Um Professor Neutro?



UM PROFESSOR NEUTRO?

Há poucos dias, observando uma criança catando latinhas em frente a uma escola pública fechada, na zona sul de São Paulo, a advogada do Centro de Defesa dos Direitos da Criança e Adolescente – CEDECA / Jardim Ângela, Dra. Fabiana Vicente de Moraes, em tom de indignação, interpelou-me: é possível que um professor ou professora, mesmo outro educador social, no desempenho de suas atividades educativas seja neutro diante às dimensões que perpassam o contexto social? A partir da proximidade com duas realidades sociais marcadas pelo estigma de lugares violentos – Vila Irmã Dulce, em Teresina, e Jardim Ângela, em São Paulo, respondi-lhe: - não.
O professor ou professora é um agente de socialização e a educação tem um caráter político-ideológico. Diz Paulo Reglus Neves Freire (Recife, 19 de setembro de 1921 — São Paulo, 2 de maio de 1997): “me movo como educador porque, primeiro, me movo como gente”. Logo não me posso desgentificar para ser um professor ou professora na medida em que “o essencial nas relações entre educador e educando, entre autoridade e liberdade, entre pais, mães, filhos e filhas é a reinvenção do ser humano no aprendizado de sua autonomia”. A palavra, “neutro”, vem do latim “neuter”, significando “nem um nem outro”, além de uma referência original ao gênero, isto é, nem macho nem fêmea. Daí que, um professor ou professora neutralizado é um eunuco, um castrado. Aquela criança é um sinal.
A idéia de neutralidade se baseia no pressuposto de que a objetividade freia a subjetividade. Ora, todas as escolhas que fazemos são influenciadas inevitavelmente por vários interesses: políticos, sociais, econômicos, religiosos, culturais etc. No Brasil, a educação tem sido de uma classe justamente por não ser neutra como apregoam ser.
Dizer que um professor ou professora é imparcial para com a realidade em que se insere - um simples observador de fatos - é mitificar a sua presença no fazer-educativo, e o pior, no mundo. É um mito porque enquanto um agente de socialização o professor ou professora não apenas observa os fatos, mas necessita interpretá-los - até para sobreviver em sociedade - e tal interpretação sempre será permeada pelas suas representações de mundo. Mesmo que não tenha qualquer consciência desse ato.
As realidades das periferias urbanas, p.ex., a Vila Irmã Dulce e o Jardim Ângela, exigem do professor ou professora um alto nível de criticidade e eticidade.
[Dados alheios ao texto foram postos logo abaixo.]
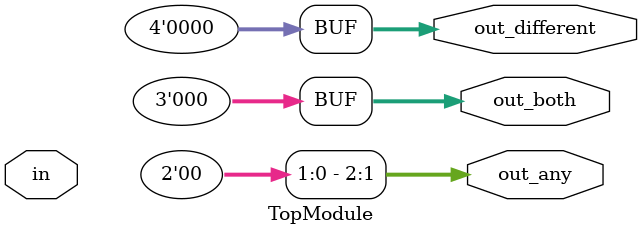
<source format=sv>

module TopModule (
  input [3:0] in,
  output [2:0] out_both,
  output [3:1] out_any,
  output [3:0] out_different
);
    // Initialize output vectors to '0's
    assign out_both = 0;
    assign out_any[2:0] = 0;
    assign out_different[3:0] = 0;

    // Calculate out_both
    always @(posedge clk) begin
        out_both[0] = in[0] & in[1];
        out_both[1] = in[1] & in[2];
        out_both[2] = in[2] & in[3];
    end

    // Calculate out_any
    always @(posedge clk) begin
        out_any[0] = (in[0] | in[2]);  // Corrected to include the right neighbour
        out_any[1] = (in[1] | in[3]);  // Corrected to include the right neighbour
        out_any[2] = (in[2] | in[0]);  // Wrapped around for calculation
    end

    // Calculate out_different
    always @(posedge clk) begin
        out_different[0] = in[0] ^ in[1];
        out_different[1] = in[1] ^ in[2];
        out_different[2] = in[2] ^ in[3];  // Wrapped around for calculation
        out_different[3] = in[3] ^ in[0];  // Wrapped around for calculation
    end

endmodule

</source>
Do contrário, a sua prática educativa equivocada pode tender a reprodução de mais malefícios no contexto. Para Freire, “um dos saberes primeiros, indispensáveis a quem, chegando a favelas ou a realidades marcadas pela traição a nosso direito de ser, pretende que sua presença se vá tornando convivência, que seu estar no contexto vá virando estar com ele, é o saber do futuro como problema e não como inexorabilidade”.
O autor esclarece: “é o saber da História como possibilidade e não como determinação. O mundo não é. O mundo está sendo. Como subjetividade curiosa, inteligente, interferidora na objetividade com que dialeticamente me relaciono meu papel no mundo não é só o de quem constata o que ocorre, mas também o de quem intervém como sujeito de ocorrências. Não sou apenas objeto da História, mas seu sujeito igualmente. No mundo da História, da cultura, da política, constato não para me adaptar, mas para mudar”. Assim, o professor ou professora neutro inexiste no processo educativo-crítico.